The response 108 may include instructions, explanations, code scripts or direct actions to address the task request 106. Such response 108 may be displayed via the AI agent interface 107 for transparency. For example, in addition to the response 108 that describes a summary of possible early cancer detection findings based on the input medical image scans 116, the MLLM 120 may generate computer-executable commands (e.g., system-level commands, Python scripts, etc.) that can directly trigger actions and/or interactions with the computing environment 109 on the user device 104.

For example, the computing environment 109 may comprise an image display and/or editing application.
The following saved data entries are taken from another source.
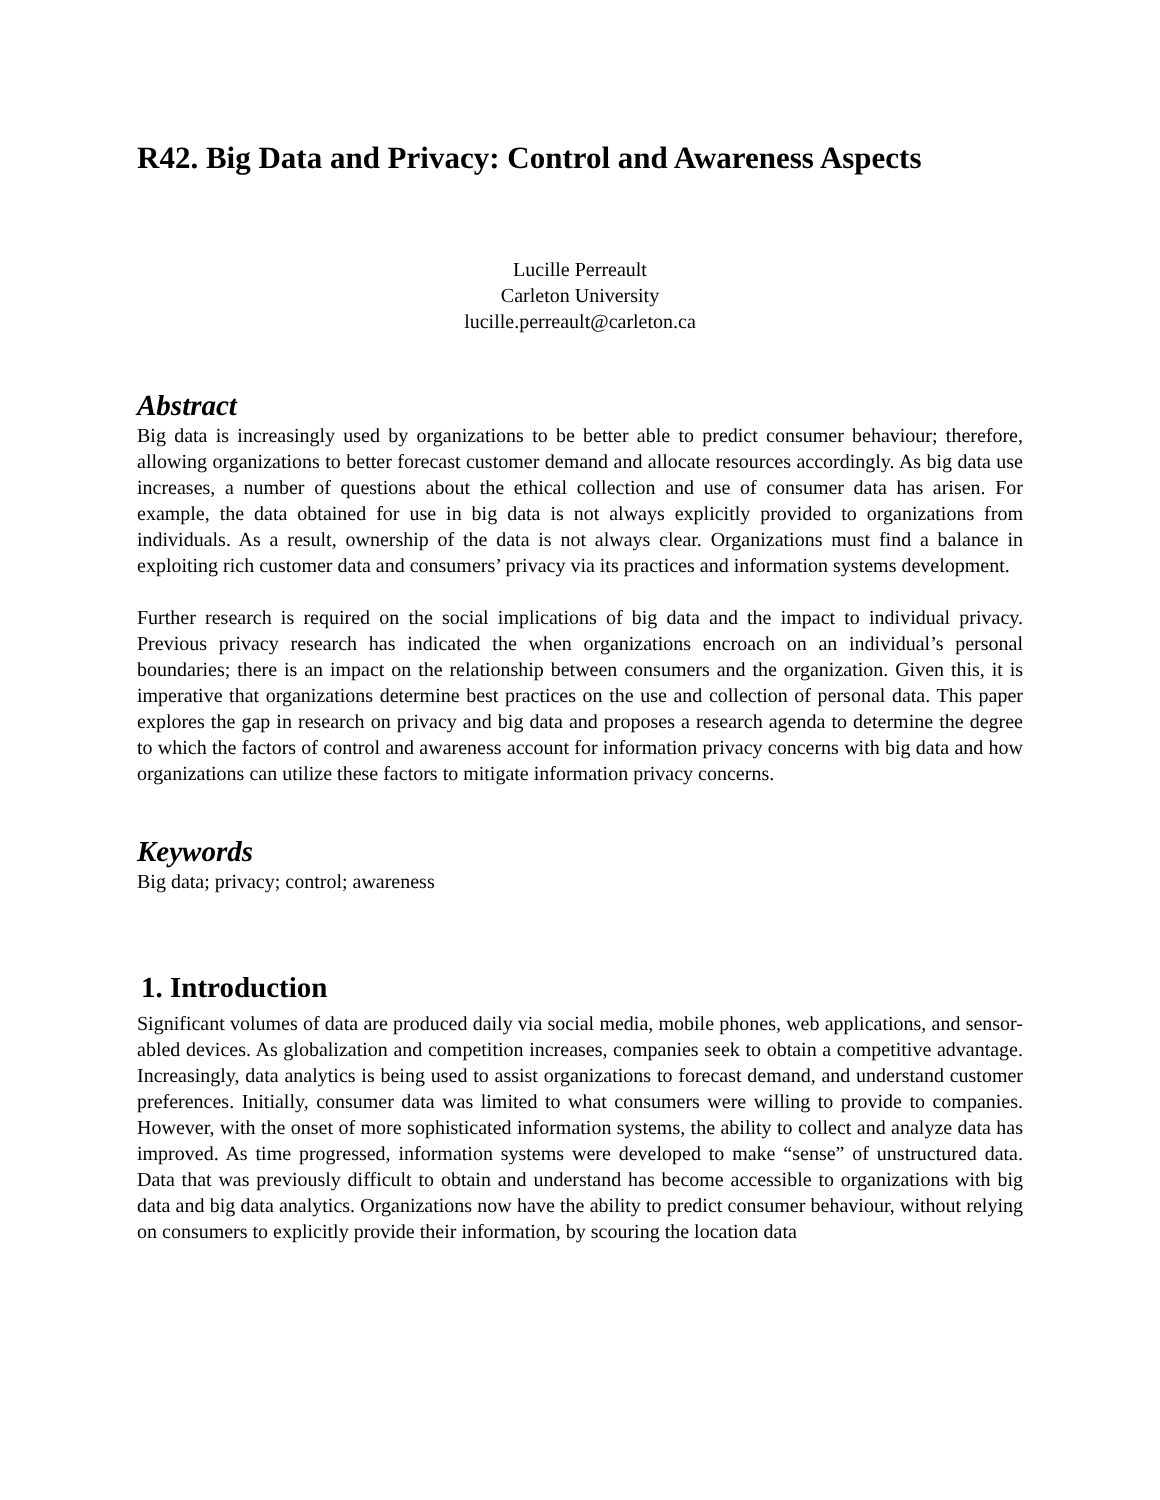R42. Big Data and Privacy: Control and Awareness Aspects
Lucille Perreault
Carleton University
lucille.perreault@carleton.ca
Abstract
Big data is increasingly used by organizations to be better able to predict consumer behaviour; therefore, allowing organizations to better forecast customer demand and allocate resources accordingly. As big data use increases, a number of questions about the ethical collection and use of consumer data has arisen. For example, the data obtained for use in big data is not always explicitly provided to organizations from individuals. As a result, ownership of the data is not always clear. Organizations must find a balance in exploiting rich customer data and consumers’ privacy via its practices and information systems development.
Further research is required on the social implications of big data and the impact to individual privacy. Previous privacy research has indicated the when organizations encroach on an individual’s personal boundaries; there is an impact on the relationship between consumers and the organization. Given this, it is imperative that organizations determine best practices on the use and collection of personal data. This paper explores the gap in research on privacy and big data and proposes a research agenda to determine the degree to which the factors of control and awareness account for information privacy concerns with big data and how organizations can utilize these factors to mitigate information privacy concerns.
Keywords
Big data; privacy; control; awareness
1. Introduction
Significant volumes of data are produced daily via social media, mobile phones, web applications, and sensor-abled devices. As globalization and competition increases, companies seek to obtain a competitive advantage. Increasingly, data analytics is being used to assist organizations to forecast demand, and understand customer preferences. Initially, consumer data was limited to what consumers were willing to provide to companies. However, with the onset of more sophisticated information systems, the ability to collect and analyze data has improved. As time progressed, information systems were developed to make “sense” of unstructured data. Data that was previously difficult to obtain and understand has become accessible to organizations with big data and big data analytics. Organizations now have the ability to predict consumer behaviour, without relying on consumers to explicitly provide their information, by scouring the location data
The MLLM 120 may generate a code script—e.g., in Python using libraries such as OpenCV or matplotlib—that overlays bounding boxes or heatmaps on specific regions of the input images 116 corresponding to the text response 108.

In this way, the MLLM-based AI agent 110 may facilitate end-to-end workflow to automate the task request 106.

FIG. 1B is a simplified diagram illustrating an example structure of MLLM 120 shown in FIG. 1A, according to embodiments described herein. The MLLM architecture 120 may comprise an image encoder 122, a connector module 125, and an LLM 130. In some implementations, the LLM 130 may comprise an encoder 131 and a decoder 132. In another example, the LLM 130 may be a decoder-only language model, and a separate text encoder 131 may be employed.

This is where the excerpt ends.